Estimating and comparing incidence and prevalence of chronic diseases by combining GP registry data: the role of uncertainty
1 Expertise Centre for Methodology and Information Services, National Institute for Public Health and the Environment Antonie van Leeuwenhoeklaan, 9 Bilthoven, 3720 BA, The Netherlands
2 Institute of Health Policy & Management/institute for Medical Technology Assessment, Erasmus University, Rotterdam, Burgemeester Oudlaan, 50 Rotterdam, 3000 DR, The Netherlands
3 Centre for Prevention and Health Services Research, National Institute for Public Health and the Environment, Antonie van Leeuwenhoeklaan, 9 Bilthoven, 3720 BA, The Netherlands
4 Centre for Public Health Forecasting, National Institute for Public Health and the Environment, Antonie van Leeuwenhoeklaan, 9 Bilthoven, 3720 BA, The Netherlands
BMC Public Health 2011, 11:163 doi:10.1186/1471-2458-11-163Published: 15 March 2011
Estimates of disease incidence and prevalence are core indicators of public health. The manner in which these indicators stand out against each other provide guidance as to which diseases are most common and what health problems deserve priority. Our aim was to investigate how routinely collected data from different general practitioner registration networks (GPRNs) can be combined to estimate incidence and prevalence of chronic diseases and to explore the role of uncertainty when comparing diseases.

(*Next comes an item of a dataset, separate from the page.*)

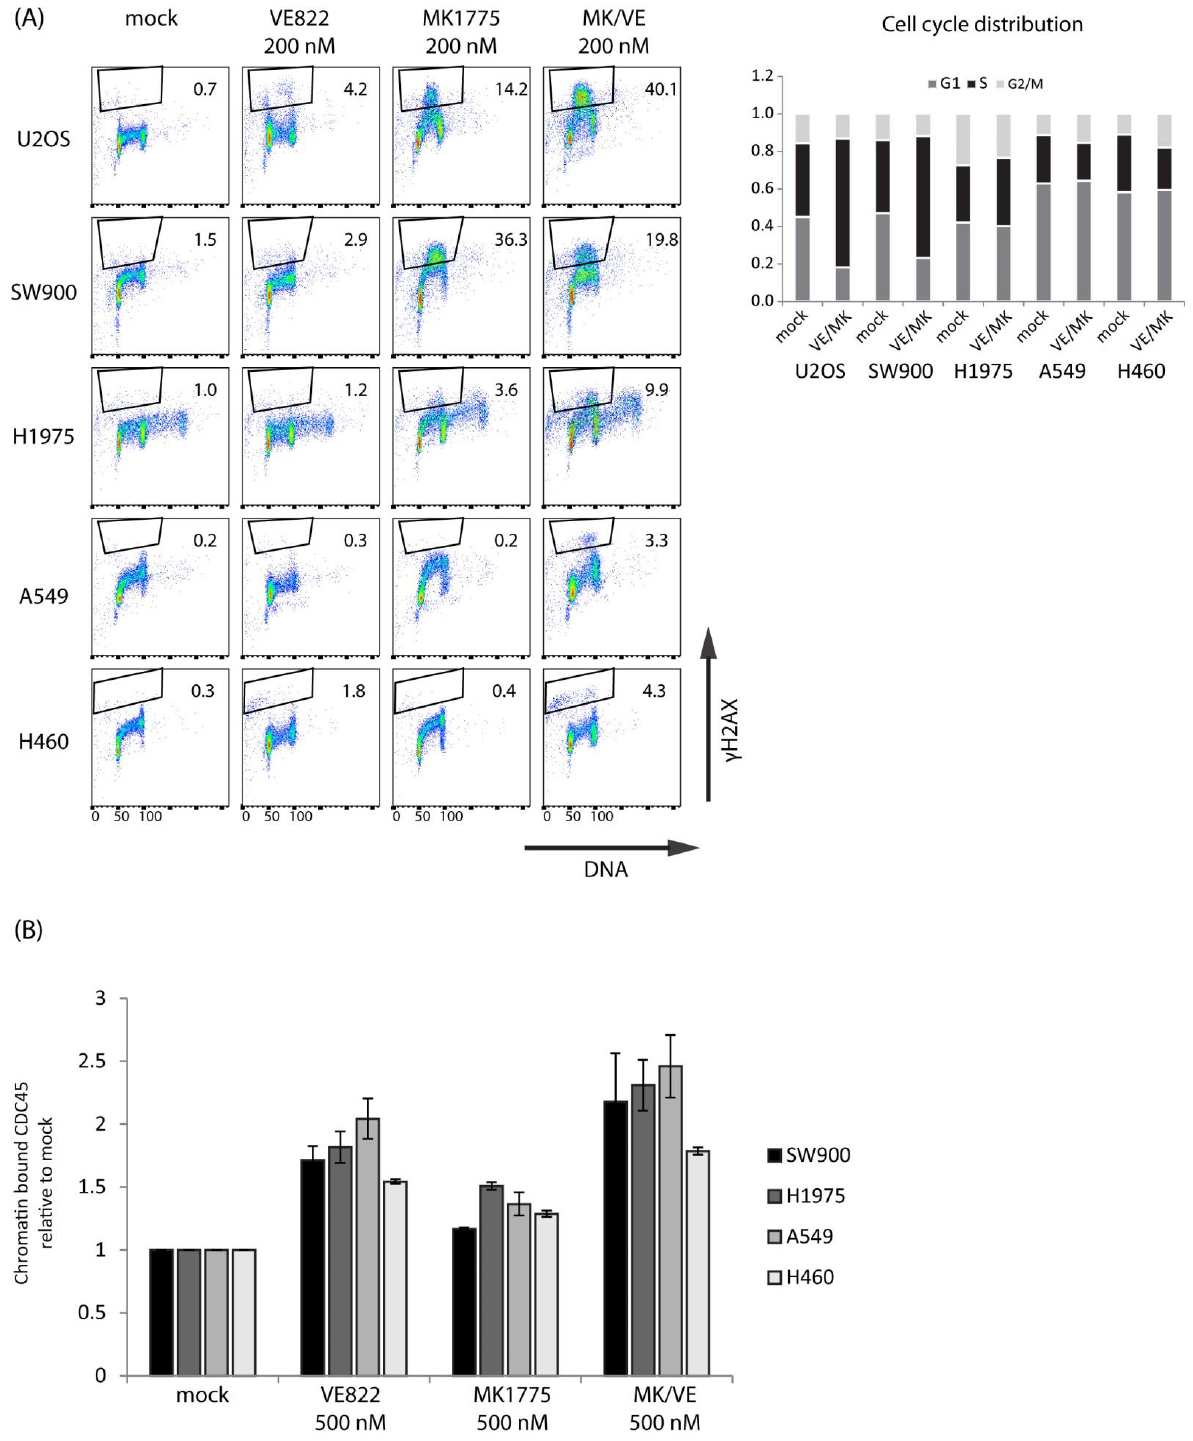
Figure 5. WEE1/ATR inhibition does not cause a large synergistic induction of γH2AX in lung cancer cells despite increased chromatin loading of CDC45. ( A ) Flow cytometry analysis of U2OS, SW900, H1975, A549, and H460 cells treated with MK1775 (200 nM) and/or VE822 (200 nM) for 24 h or left untreated (mock). Left: Scatter plots of γH2AX versus DNA content (Hoechst). Numbers indicate percentage of cells with strong γH2AX levels (within the marked regions). Results are representative of three similar independent experiments. Right: cell cycle analysis from mock and combination (MK/VE) samples showing the average fraction of cells in G1, S, and G2/M from three experiments. ( B ) Flow cytometry analysis of chromatin-bound CDC45 in lung cancer cell lines, treated as in Figure 1D and analyzed as in Figure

Incidence and prevalence counts, specified by gender and age, of 18 chronic diseases from 5 GPRNs in the Netherlands from the year 2007 were used as input. Generalized linear mixed models were fitted with the GPRN identifier acting as random intercept, and age and gender as explanatory variables. Using predictions of the regression models we estimated the incidence and prevalence for 18 chronic diseases and calculated a stochastic ranking of diseases in terms of incidence and prevalence per 1,000.
Incidence was highest for coronary heart disease and prevalence was highest for diabetes if we looked at the point estimates. The between GPRN variance in general was higher for incidence than for prevalence. Since uncertainty intervals were wide for some diseases and overlapped, the ranking of diseases was subject to uncertainty. For incidence shifts in rank of up to twelve positions were observed. For prevalence, most diseases shifted maximally three or four places in rank.
Estimates of incidence and prevalence can be obtained by combining data from GPRNs. Uncertainty in the estimates of absolute figures may lead to different rankings of diseases and, hence, should be taken into consideration when comparing disease incidences and prevalences.